Task to carry out » In the records below, the relevant part opens with the line containing "thumb cmc: (105, 98)" and closes with the line containing "middle mcp: (223, 293)"; print that part exactly and only, without its pictures.

(Landmark coordinate records)
————————

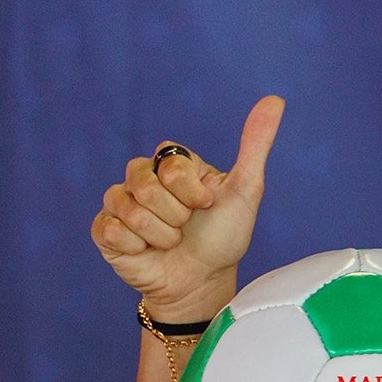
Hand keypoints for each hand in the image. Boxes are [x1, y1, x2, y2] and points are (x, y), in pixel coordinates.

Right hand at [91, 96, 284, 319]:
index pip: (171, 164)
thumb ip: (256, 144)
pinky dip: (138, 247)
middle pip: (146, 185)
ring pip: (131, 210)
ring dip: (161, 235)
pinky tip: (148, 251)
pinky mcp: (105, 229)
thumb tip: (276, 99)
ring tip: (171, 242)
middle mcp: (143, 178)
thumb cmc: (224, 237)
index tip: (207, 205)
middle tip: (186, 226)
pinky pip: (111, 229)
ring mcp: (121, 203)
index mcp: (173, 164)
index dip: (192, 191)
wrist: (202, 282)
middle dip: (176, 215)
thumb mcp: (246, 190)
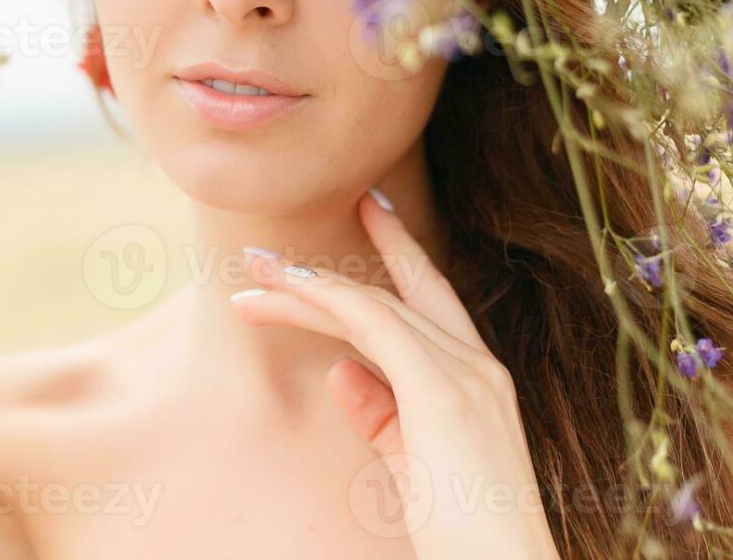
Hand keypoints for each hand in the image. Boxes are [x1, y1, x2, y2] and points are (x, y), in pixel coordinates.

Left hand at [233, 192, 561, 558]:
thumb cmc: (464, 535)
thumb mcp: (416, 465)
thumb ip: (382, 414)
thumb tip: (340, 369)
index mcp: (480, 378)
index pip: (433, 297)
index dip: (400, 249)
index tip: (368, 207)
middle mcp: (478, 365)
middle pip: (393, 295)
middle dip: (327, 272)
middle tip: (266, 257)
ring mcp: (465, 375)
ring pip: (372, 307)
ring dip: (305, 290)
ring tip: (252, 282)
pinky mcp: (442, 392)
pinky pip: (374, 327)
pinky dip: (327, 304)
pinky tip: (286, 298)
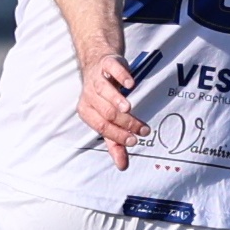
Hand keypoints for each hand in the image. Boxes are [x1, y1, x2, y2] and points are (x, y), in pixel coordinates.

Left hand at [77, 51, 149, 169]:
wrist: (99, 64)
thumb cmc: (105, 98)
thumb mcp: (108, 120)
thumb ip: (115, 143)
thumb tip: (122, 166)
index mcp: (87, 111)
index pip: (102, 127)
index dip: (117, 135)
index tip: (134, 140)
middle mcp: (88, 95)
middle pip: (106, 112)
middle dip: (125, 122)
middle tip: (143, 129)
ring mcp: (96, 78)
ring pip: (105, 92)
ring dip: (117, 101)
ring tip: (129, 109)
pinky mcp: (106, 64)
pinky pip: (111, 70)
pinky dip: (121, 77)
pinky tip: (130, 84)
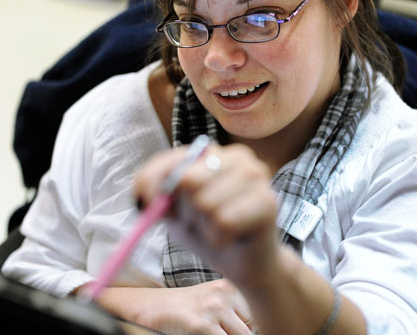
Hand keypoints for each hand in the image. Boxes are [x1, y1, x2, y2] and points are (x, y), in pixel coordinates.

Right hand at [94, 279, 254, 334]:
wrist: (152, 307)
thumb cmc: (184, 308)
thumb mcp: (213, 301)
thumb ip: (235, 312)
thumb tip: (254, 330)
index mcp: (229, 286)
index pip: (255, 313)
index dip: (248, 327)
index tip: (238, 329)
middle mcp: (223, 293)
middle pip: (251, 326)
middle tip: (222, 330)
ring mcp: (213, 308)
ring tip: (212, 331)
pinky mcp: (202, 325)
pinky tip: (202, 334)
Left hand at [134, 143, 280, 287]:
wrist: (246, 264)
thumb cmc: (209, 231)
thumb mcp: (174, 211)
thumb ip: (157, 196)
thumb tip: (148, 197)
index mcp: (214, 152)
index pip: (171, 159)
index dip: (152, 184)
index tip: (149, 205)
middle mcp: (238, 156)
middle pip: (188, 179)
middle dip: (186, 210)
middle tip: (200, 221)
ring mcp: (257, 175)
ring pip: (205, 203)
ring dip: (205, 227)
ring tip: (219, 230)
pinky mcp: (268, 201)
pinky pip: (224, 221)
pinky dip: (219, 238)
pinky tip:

————————

Task solution »
thumb cmc: (105, 98)
thumb mcp: (108, 120)
thumb ip: (115, 143)
thumb tip: (122, 166)
index mcp: (87, 111)
index pip: (102, 127)
index dip: (117, 135)
index tip: (134, 140)
middle mcp: (88, 95)
middle pip: (106, 112)
middle dip: (125, 122)
middle tip: (143, 129)
ring mcp: (96, 78)
ring pip: (105, 92)
ring dip: (117, 101)
ring tip: (129, 109)
pinky mcp: (106, 64)
pinky pip: (111, 70)
pinky dip: (121, 77)
pinky tip: (130, 84)
Hand keypoints for each hand in the image. Boxes are [x1, y1, x2, y2] and points are (x, y), in pixel coordinates.

Right hand at [94, 279, 254, 334]:
wrist: (152, 307)
thumb cmc: (184, 308)
thumb mcp: (213, 301)
thumb ip: (235, 312)
thumb tip: (254, 330)
index mcp: (229, 286)
index pip: (255, 313)
index dip: (248, 327)
index tip: (238, 329)
middle mcp: (223, 293)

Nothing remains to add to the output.